Van Aert verbaast vriend en vijand
De winnaar? Tiesj Benoot. Maar er was nóg een 23-jarige Belg die de wereld zaterdag met verstomming sloeg: Wout van Aert. Derde in zijn allereerste Strade Bianche, na een dag vol lef. Wat nu?
Hoe uniek is dit?
Zéér uniek. Dit was pas zijn derde wedstrijd op WorldTour-niveau. Zoals Benoot vooraf opmerkte: de besten in het Vlaamse werk, de besten in het Waalse werk én enkelen van de beste ronderenners kwamen aan de start. Hij had het parcours niet kunnen verkennen. Met zijn 23 jaar en zes maanden was hij één van de jongste renners aan de start. En hij heeft er een zwaar veldritseizoen opzitten.
Maakt hij kans in de klassiekers?
Nick Nuyens, zijn
baas
in
het veldrijden, vindt dat we hem respijt moeten geven. “Ik weet best dat we niet kunnen blijven zeggen: we zien wel wat het wordt. Maar laten we niet vergeten dat Wout geen enkele van die voorjaarswedstrijden al gereden heeft. Dit jaar mag het dus nog zonder grote verwachtingen.” Eén ding is zeker: het peloton zal hem niet meer als een underdog beschouwen.
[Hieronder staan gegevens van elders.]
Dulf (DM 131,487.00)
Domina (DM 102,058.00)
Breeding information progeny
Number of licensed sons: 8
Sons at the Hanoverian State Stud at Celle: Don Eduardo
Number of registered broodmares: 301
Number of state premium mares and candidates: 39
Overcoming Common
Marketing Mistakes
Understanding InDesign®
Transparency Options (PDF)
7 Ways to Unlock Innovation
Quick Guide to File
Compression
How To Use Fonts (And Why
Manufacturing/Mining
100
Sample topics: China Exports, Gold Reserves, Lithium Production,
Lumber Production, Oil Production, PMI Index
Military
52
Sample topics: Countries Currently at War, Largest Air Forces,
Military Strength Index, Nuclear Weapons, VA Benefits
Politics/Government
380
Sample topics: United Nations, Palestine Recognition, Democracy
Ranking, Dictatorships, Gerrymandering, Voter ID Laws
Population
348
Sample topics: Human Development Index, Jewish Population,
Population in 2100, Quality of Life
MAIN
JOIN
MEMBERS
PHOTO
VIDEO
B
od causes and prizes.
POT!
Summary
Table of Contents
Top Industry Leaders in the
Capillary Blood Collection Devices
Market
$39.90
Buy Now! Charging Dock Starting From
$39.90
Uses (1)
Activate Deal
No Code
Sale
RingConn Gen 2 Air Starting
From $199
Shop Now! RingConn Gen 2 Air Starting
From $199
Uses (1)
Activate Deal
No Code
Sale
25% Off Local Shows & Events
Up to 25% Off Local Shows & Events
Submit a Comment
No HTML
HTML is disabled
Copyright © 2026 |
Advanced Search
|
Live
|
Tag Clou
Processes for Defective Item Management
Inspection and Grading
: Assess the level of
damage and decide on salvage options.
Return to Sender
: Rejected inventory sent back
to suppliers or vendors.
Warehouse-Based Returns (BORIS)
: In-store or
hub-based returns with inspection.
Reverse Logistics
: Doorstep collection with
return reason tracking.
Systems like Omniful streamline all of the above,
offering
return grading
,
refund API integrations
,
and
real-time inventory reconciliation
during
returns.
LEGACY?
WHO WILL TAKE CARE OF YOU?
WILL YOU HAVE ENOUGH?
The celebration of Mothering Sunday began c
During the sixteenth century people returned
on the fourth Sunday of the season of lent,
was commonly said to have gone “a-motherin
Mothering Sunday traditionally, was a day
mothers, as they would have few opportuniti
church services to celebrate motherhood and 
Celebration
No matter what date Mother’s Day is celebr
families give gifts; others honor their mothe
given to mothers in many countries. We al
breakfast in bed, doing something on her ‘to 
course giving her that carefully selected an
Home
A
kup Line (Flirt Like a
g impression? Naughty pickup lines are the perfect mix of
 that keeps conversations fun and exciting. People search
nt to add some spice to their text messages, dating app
Van Aert: “Koersen zal vanaf nu anders zijn.”
Moet hij het veld opgeven?
Johan Museeuw en Fabian Cancellara smeekten hem afgelopen weekend om te stoppen met veldrijden. In het verleden beweerde Van Aert altijd dat hij te veel van de cyclocross hield. En – ook niet onbelangrijk: kon hij op de weg wel verdienen wat hij in het veld krijgt? Dat laatste lijkt steeds minder een argument te worden. Moet hij er toch maar eens over nadenken? “Ik denk veel na, hoor”, grijnsde Van Aert. “Natuurlijk smaakt dit naar meer. Maar ik zie het vooral als een luxeprobleem.”
Kan zijn ploeg hem houden?
Vrijdag op de persconferentie was Van Aert nog de vreemde eend in de bijt tussen Kwiatkowski en Sagan. Dat is voltooid verleden tijd. Hij staat nu op de radar van elke topploeg. Van Aert ligt nog tot 2019 onder contract, maar kan een relatief bescheiden procontinentale ploeg als Veranda’s Willems-Crelan deze jongen uit de WorldTour houden? “Ik besef dat dit de wereld rondgaat”, zegt Nuyens. “Maar de vrijheid die Wout bij ons krijgt, zal niet overal evident zijn. Toch ook niet onbelangrijk.”